#### Problem description
Once the pictures are set aside, reproduce all of the records exactly.
- - -
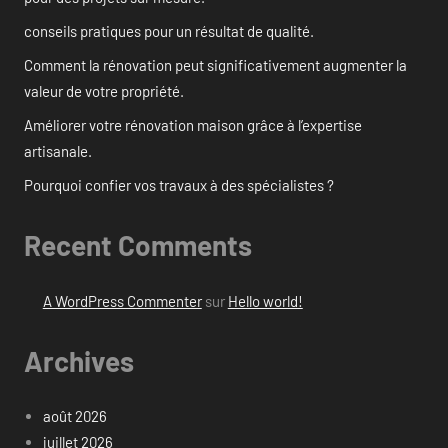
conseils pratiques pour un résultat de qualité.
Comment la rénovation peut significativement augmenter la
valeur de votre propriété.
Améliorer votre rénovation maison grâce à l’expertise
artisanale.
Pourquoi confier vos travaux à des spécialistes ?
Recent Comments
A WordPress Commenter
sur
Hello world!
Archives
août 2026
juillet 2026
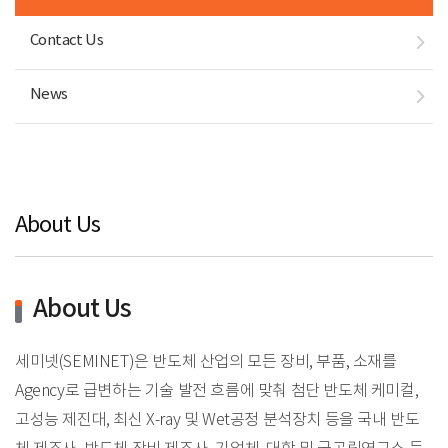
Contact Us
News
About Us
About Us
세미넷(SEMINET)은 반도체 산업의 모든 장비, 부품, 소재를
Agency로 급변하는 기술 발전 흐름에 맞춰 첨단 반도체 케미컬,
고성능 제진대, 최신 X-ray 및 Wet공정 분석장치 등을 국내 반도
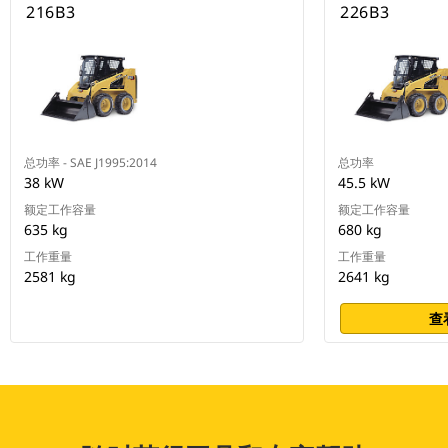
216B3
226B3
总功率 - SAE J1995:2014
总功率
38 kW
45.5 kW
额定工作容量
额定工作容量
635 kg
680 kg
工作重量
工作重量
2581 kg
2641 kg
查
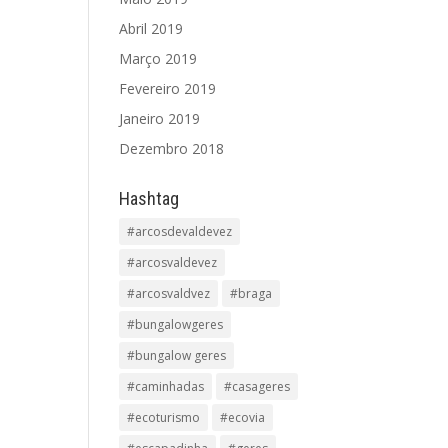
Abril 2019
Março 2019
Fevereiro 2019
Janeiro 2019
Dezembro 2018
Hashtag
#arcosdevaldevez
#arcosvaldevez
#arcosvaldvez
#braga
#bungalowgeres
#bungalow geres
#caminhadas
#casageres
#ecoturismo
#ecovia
- - -
#### Response
conseils pratiques pour un résultat de qualité.
Comment la rénovation peut significativement augmenter la
valeur de votre propriété.
Améliorer votre rénovation maison grâce à l’expertise
artisanale.
Pourquoi confier vos travaux à des spécialistes ?
Recent Comments
A WordPress Commenter
sur
Hello world!
Archives
août 2026
juillet 2026
Contact Us
News
About Us
About Us
세미넷(SEMINET)은 반도체 산업의 모든 장비, 부품, 소재를
Agency로 급변하는 기술 발전 흐름에 맞춰 첨단 반도체 케미컬,
고성능 제진대, 최신 X-ray 및 Wet공정 분석장치 등을 국내 반도
216B3
226B3
总功率 - SAE J1995:2014
总功率
38 kW
45.5 kW
额定工作容量
额定工作容量
635 kg
680 kg
工作重量
工作重量
2581 kg
2641 kg
查
Abril 2019
Março 2019
Fevereiro 2019
Janeiro 2019
Dezembro 2018
Hashtag
#arcosdevaldevez
#arcosvaldevez
#arcosvaldvez
#braga
#bungalowgeres
#bungalow geres
#caminhadas
#casageres
#ecoturismo
#ecovia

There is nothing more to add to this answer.